Under Toyoda, the automaker also rolled out the first Lexus supercar, the $375,000 LFA, targeted at drivers of high-end sports models from Porsche AG, Ferrari SpA and Lamborghini SpA.
In the outline of the April 9 plan, Toyota said it has reduced the number of people who review new designs to speed up decision-making. The team screening Lexus designs has been cut by half, Ise said, without providing a figure.

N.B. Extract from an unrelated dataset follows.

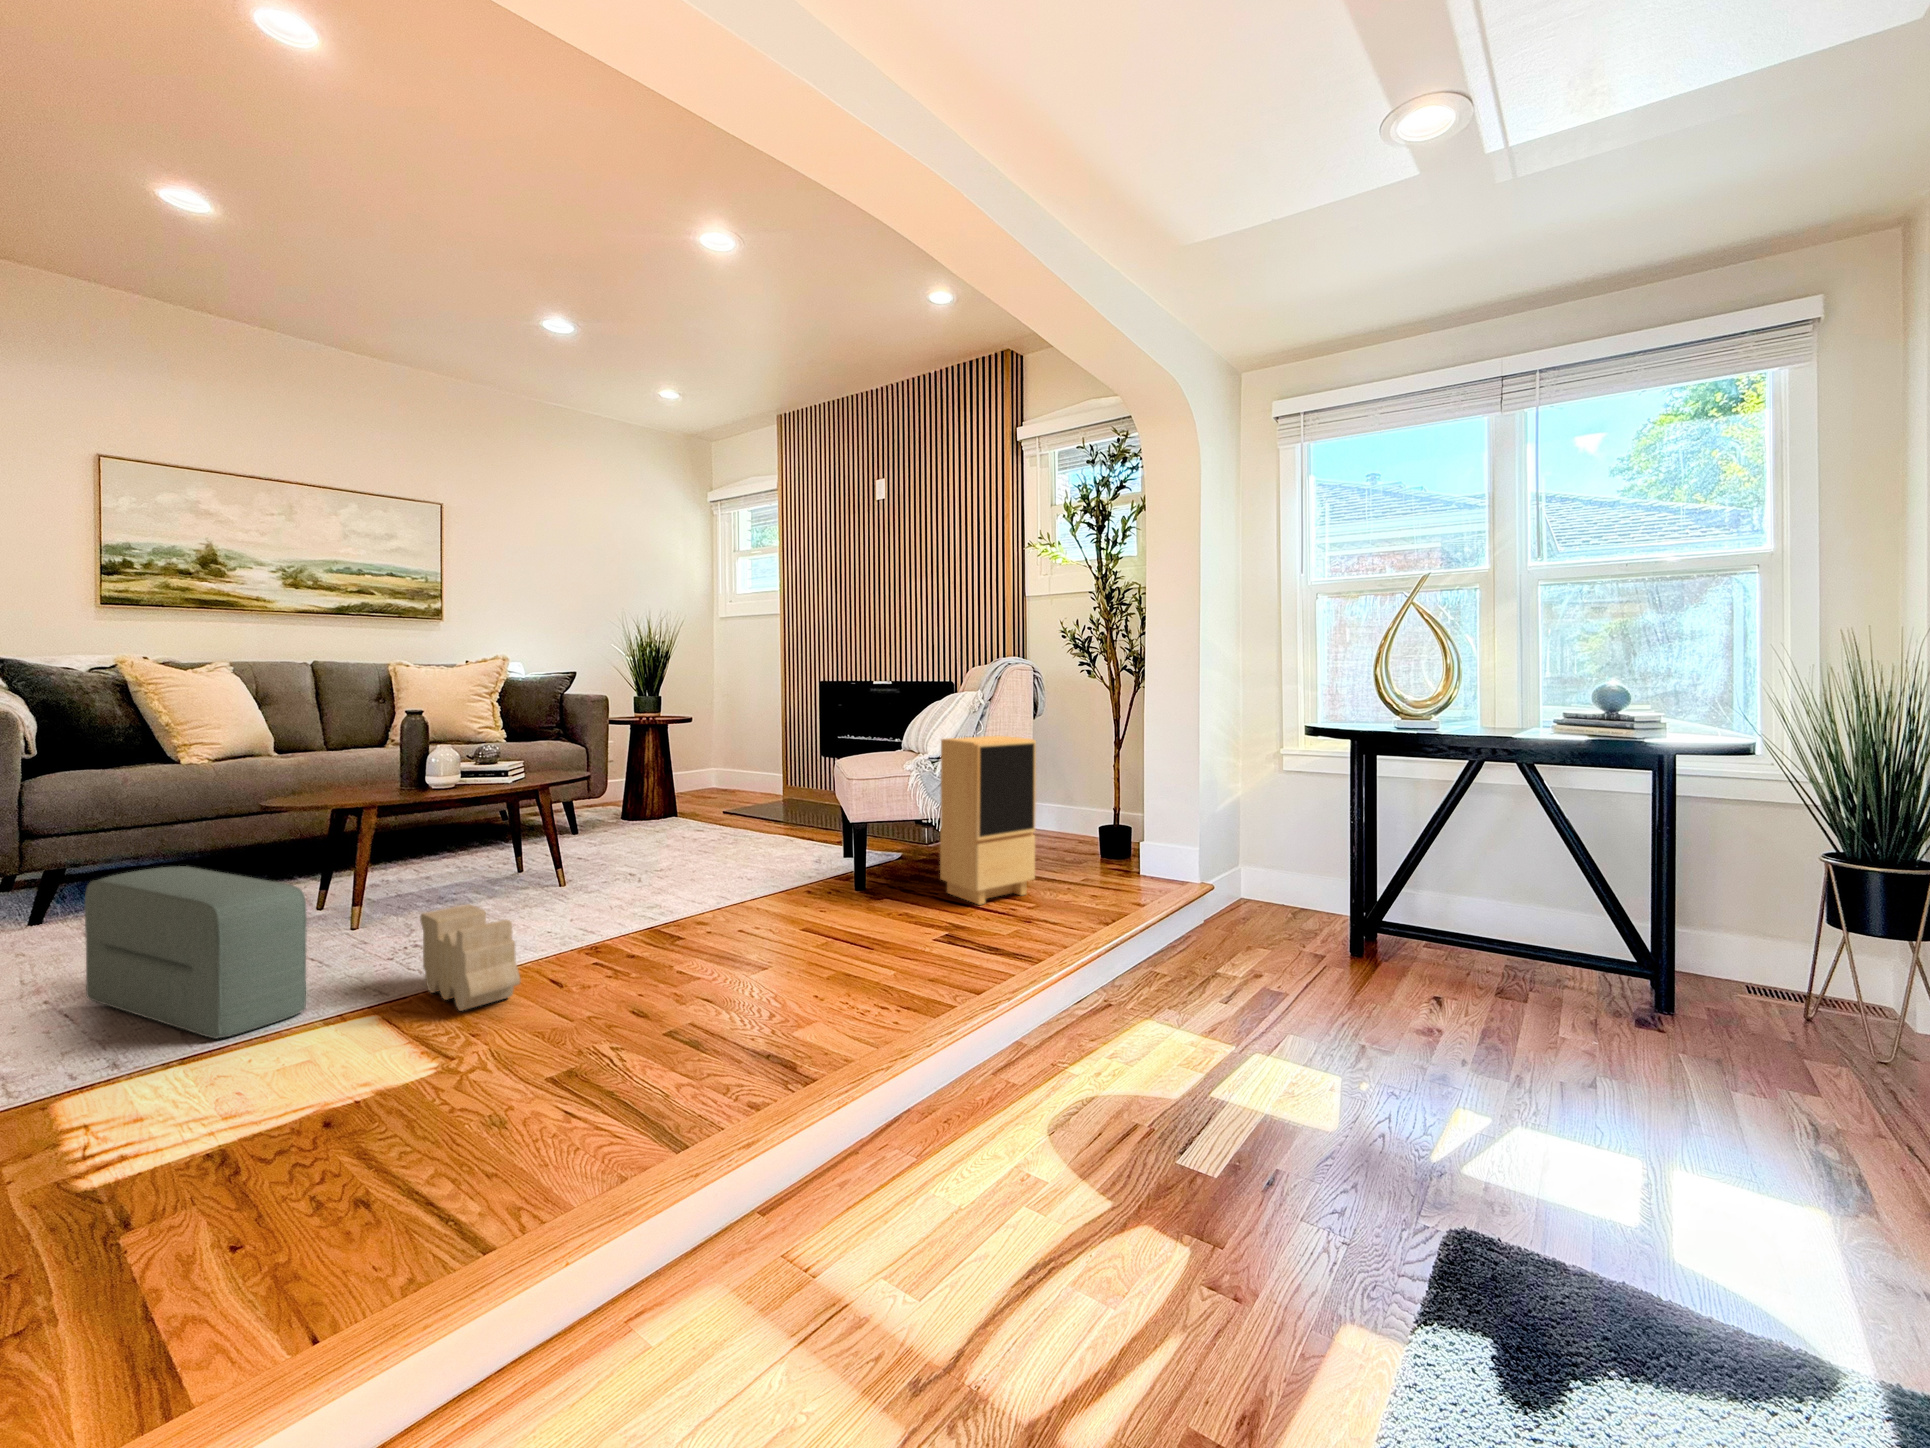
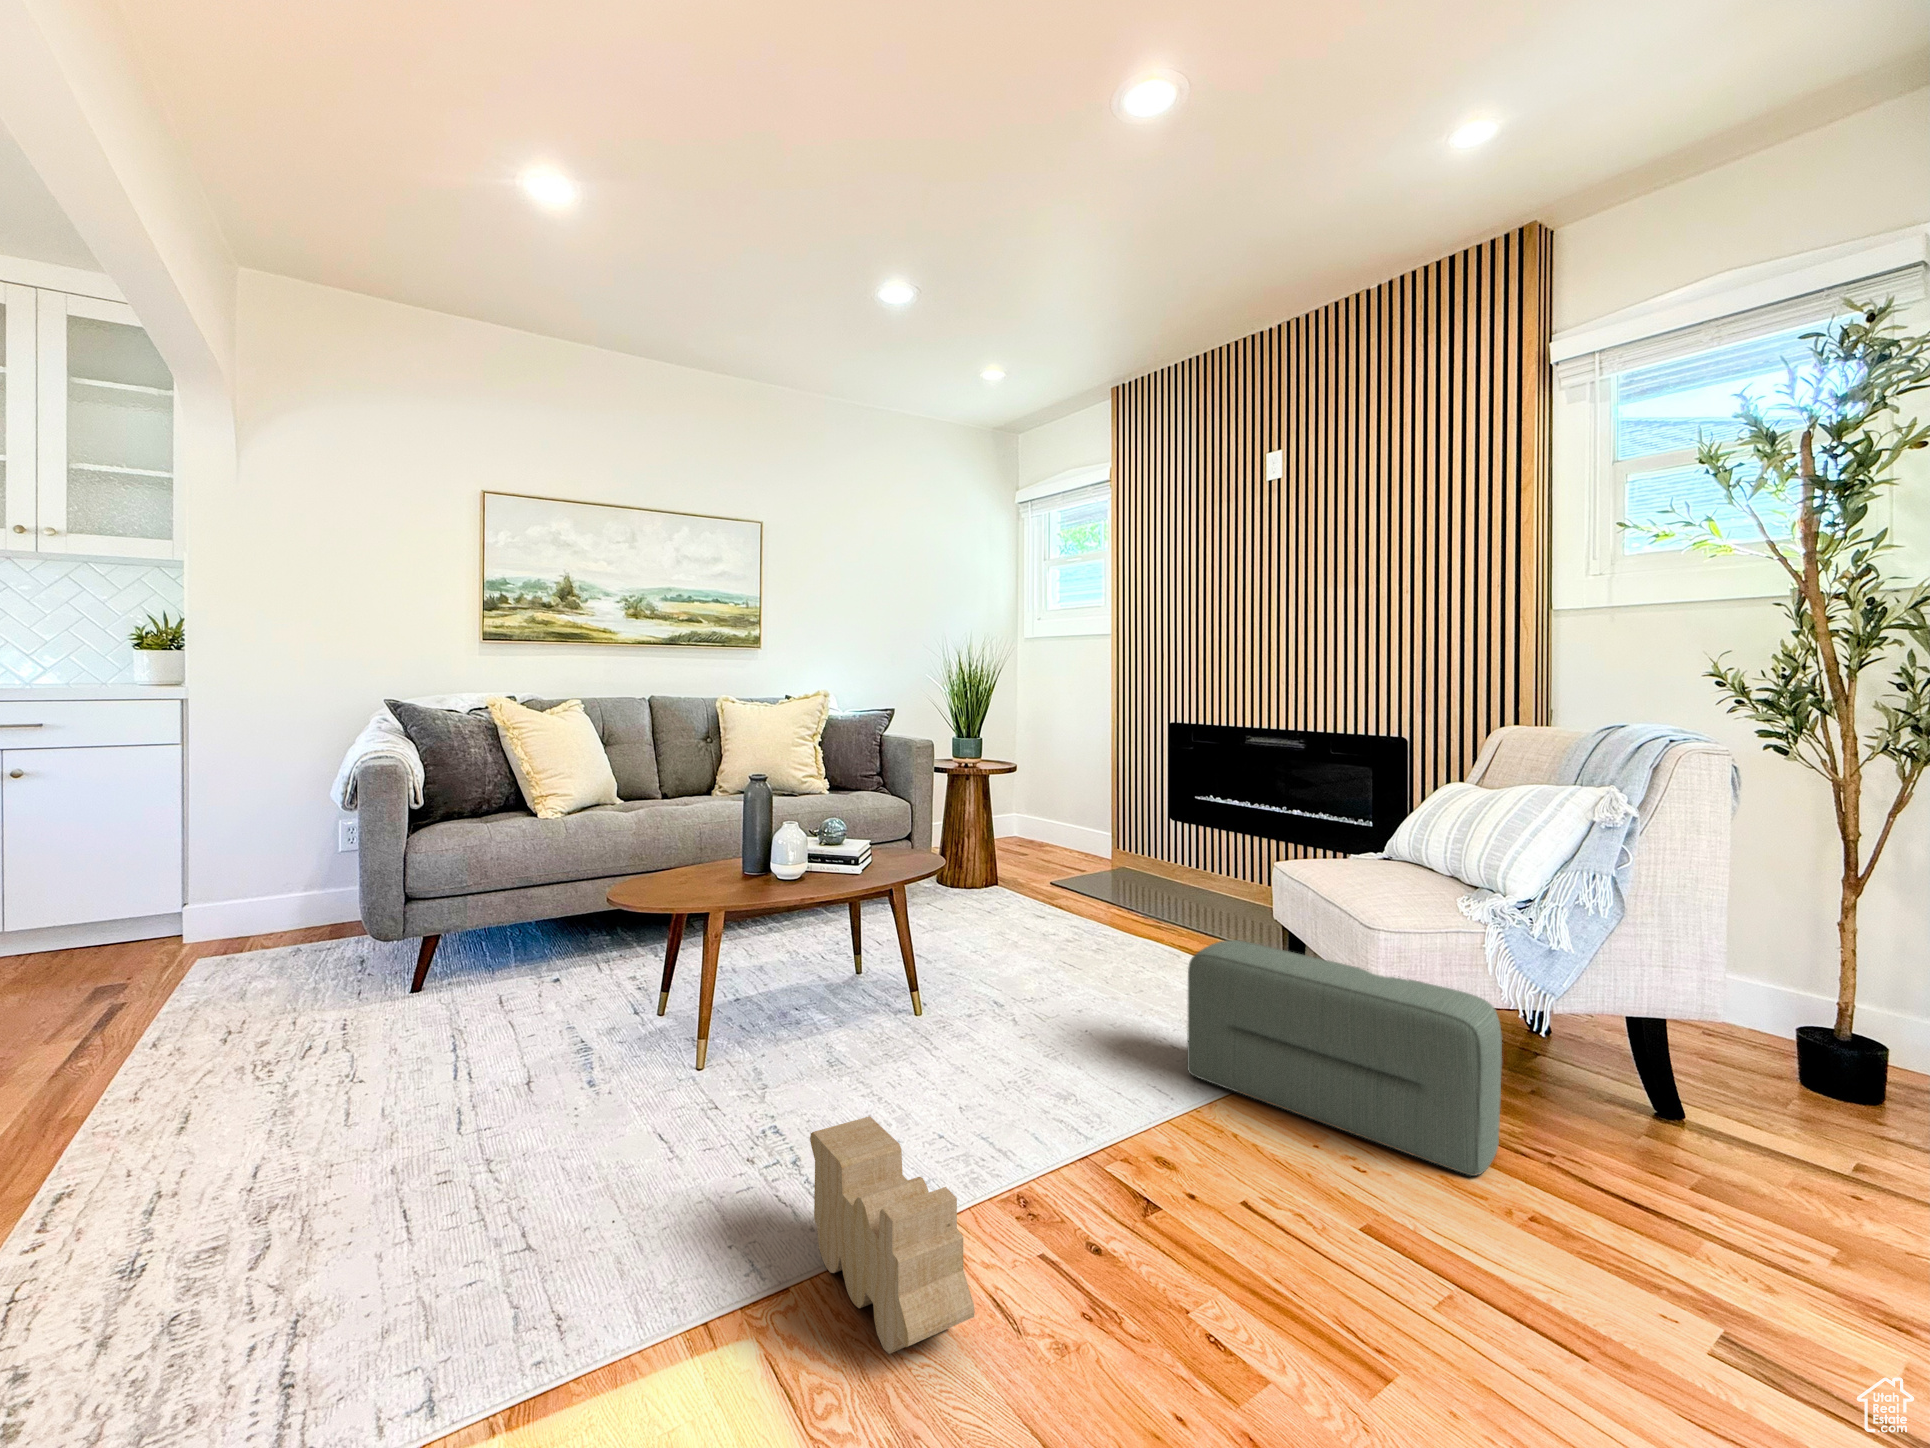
speaker: present [940,736,1036,905] -> none [1560,865,1789,1206]
pouf: present [84,866,307,1039] -> present [1187,940,1502,1176]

“We used to depend on Toyota’s scoring system and the opinions of executives who had nothing to do with the brand,” the Lexus chief said. “When you try to please many people, you end up with a bland product with no character.”
Prepared for Haters
Even so, Toyota’s engineering helped Lexus reign as the best-selling U.S. luxury car for more than a decade and won’t be entirely removed from Lexus’s make up, Ohara said. Lexus will continue to use Toyota’s hybrid-engine technology as that remains one of the biggest selling points for the luxury marque, he said.
The brand plans to boost U.S. sales by more than 25 percent this year after the revamp, Ohara said.
Lexus sold 6,960 GS cars in the U.S. as of April 30, following the introduction of the redesigned series in February, based on monthly figures provided by Toyota.
Among middle-luxury models, the brand sold 3,443 GS cars in the U.S. last year, compared with 51,491 for the BMW 5 series, according to Woodcliff Lake, New Jersey-based Autodata Corp.
The push to strengthen loyalty among Lexus owners may drive away some customers like Tetsuji Inamoto, a 45-year-old entrepreneur living in Tokyo, who considered switching from his BMW 5 series to Lexus’s IS 350 sedan.
“The new design wasn’t what I’d imagined,” said Inamoto, who said he spent several weekends visiting Lexus dealerships. “My image of the brand went from being a sophisticated one to one geared toward a younger audience.”
Still, Lexus said it would rather be shunned by some buyers than be without a distinct identity.
“There will be lovers and there will be haters, but we are prepared for that,” Ohara said.
“What we want more than anything in this rebirth is for unity among our Lexus lineup,” he said. “A design that anyone and everyone likes is boring.”